Question about frequency and correlation in TF regulatory networks

[Sara-Tavallaei]

Hi,

Thanks for advancing new types of analysis in the wonderful hdWGCNA package!
In the TF regulatory network construction, there is a question for me: how is it possible for a gene-TF axis to have correlation but with frequency 0 ? how could it be interpreted biologically?

[smorabit]

Hi, thanks for your interest in hdWGCNA, especially the newer feature like the TF network analysis 😊

how is it possible for a gene-TF axis to have correlation but with frequency 0 ?

The TF regulatory network analysis in hdWGCNA uses XGBoost to model the expression of a given gene based on its poitential regulators (TFs that have a binding motif within the gene's promoter region). One of the advantages of XGBoost for this kind of analysis is that it prioritizes which features are most important for improving the model performance. One of these metrics is Frequency, which tells us how frequently a feature is used in different tree splits. It is more informative to look at Gain rather than Frequency, which is the average error reduction, and allows us to rank features by their predictive power. To directly answer your question, a gene could be correlated with a TF, but that particular TF could have poor predictive power relative to other TFs.

how could it be interpreted biologically?

I would hesitate to interpret this biologically due to some key model assumptions (described below). I think it's easier to use this analysis to make a case that a TF is potentially regulating a gene than to make the case that a TF is NOT regulating a gene.

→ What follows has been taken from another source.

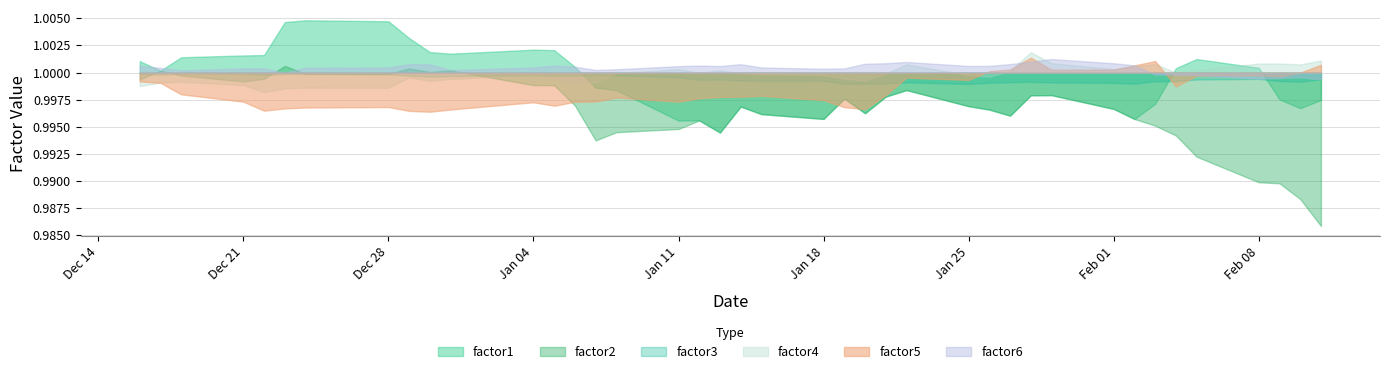

What are all the series names shown in the legend?

factor1, factor2, factor3, factor4, factor5, factor6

To me, this analysis is useful for hypothesis generation but there are a lot of simplifications and assumptions that we exploit. For example, TFs often require co-factors in order to regulate. Also, the promoter region must be accessible in terms of chromatin in order for binding to occur. There can also be non-linear relationships determining the expression of a gene based on multiple TFs. From transcriptomic data alone, it is impossible to determine these different things, so the model is essentially a simplified view of TF-gene regulation.

Let's say for example, you are super interested in a particular TF-gene pair based on this analysis. I would suggest following up with some functional validation experiments, validating computationally with some additional -omics like ATAC-seq or ChIP-seq.

[Sara-Tavallaei]

Hi, thanks for your interest in hdWGCNA, especially the newer feature like the TF network analysis 😊

how is it possible for a gene-TF axis to have correlation but with frequency 0 ?

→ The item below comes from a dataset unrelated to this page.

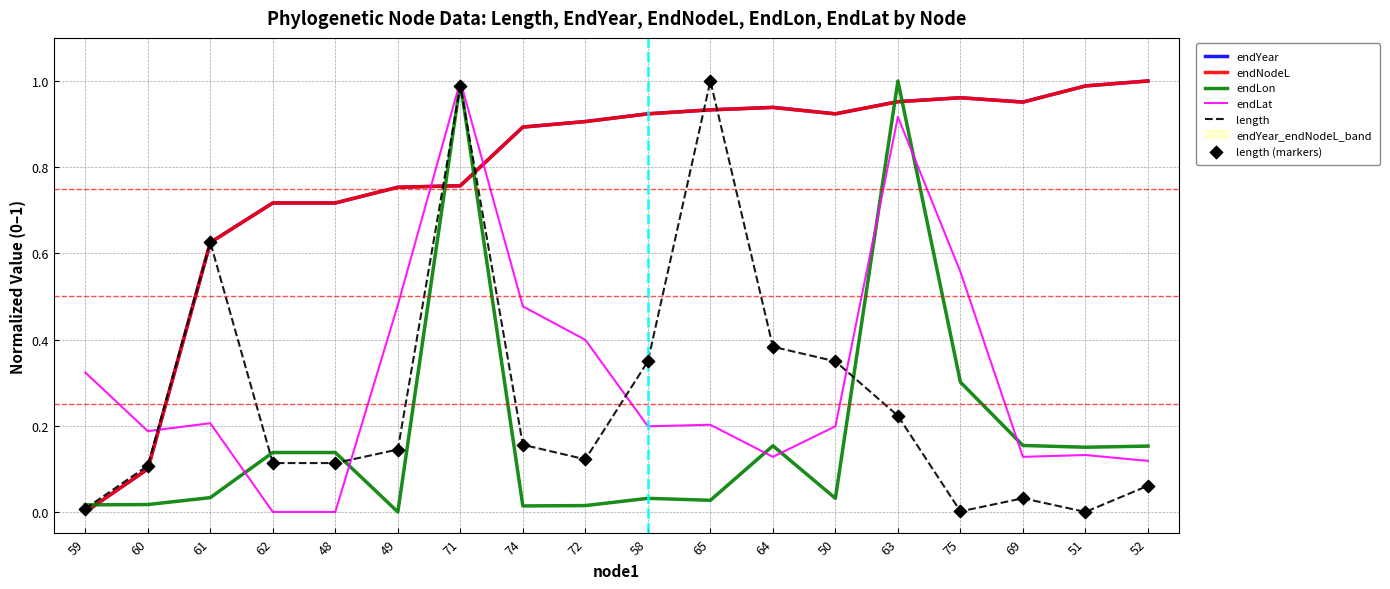

What is the total value across all series at 71?

5.5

The TF regulatory network analysis in hdWGCNA uses XGBoost to model the expression of a given gene based on its poitential regulators (TFs that have a binding motif within the gene's promoter region). One of the advantages of XGBoost for this kind of analysis is that it prioritizes which features are most important for improving the model performance. One of these metrics is Frequency, which tells us how frequently a feature is used in different tree splits. It is more informative to look at Gain rather than Frequency, which is the average error reduction, and allows us to rank features by their predictive power. To directly answer your question, a gene could be correlated with a TF, but that particular TF could have poor predictive power relative to other TFs.

how could it be interpreted biologically?

I would hesitate to interpret this biologically due to some key model assumptions (described below). I think it's easier to use this analysis to make a case that a TF is potentially regulating a gene than to make the case that a TF is NOT regulating a gene.

To me, this analysis is useful for hypothesis generation but there are a lot of simplifications and assumptions that we exploit. For example, TFs often require co-factors in order to regulate. Also, the promoter region must be accessible in terms of chromatin in order for binding to occur. There can also be non-linear relationships determining the expression of a gene based on multiple TFs. From transcriptomic data alone, it is impossible to determine these different things, so the model is essentially a simplified view of TF-gene regulation.

Let's say for example, you are super interested in a particular TF-gene pair based on this analysis. I would suggest following up with some functional validation experiments, validating computationally with some additional -omics like ATAC-seq or ChIP-seq.

Thanks!
I got the points.
I was wondering is it true to remove the TFs with frequency 0 for my target genes to find the best TFs? and now based on your explanation, esp "it's easier to use this analysis to make a case that a TF is potentially regulating a gene than to make the case that a TF is NOT regulating a gene.", and also the limitation of the transcriptomic data alone, I think it's better to keep those TFs.

[smorabit]

I was wondering is it true to remove the TFs with frequency 0 for my target genes to find the best TFs?

Can you clarify, when you say the "best" TFs, do you mean those which are most likely to regulate a target gene?

[Sara-Tavallaei]

I was wondering is it true to remove the TFs with frequency 0 for my target genes to find the best TFs?

Can you clarify, when you say the "best" TFs, do you mean those which are most likely to regulate a target gene?

yes, exactly
by the word "best TFs", I mean the ones which most likely to regulate a target gene in contrast to the other TFs and also have a significant meaningful correlation with target gene.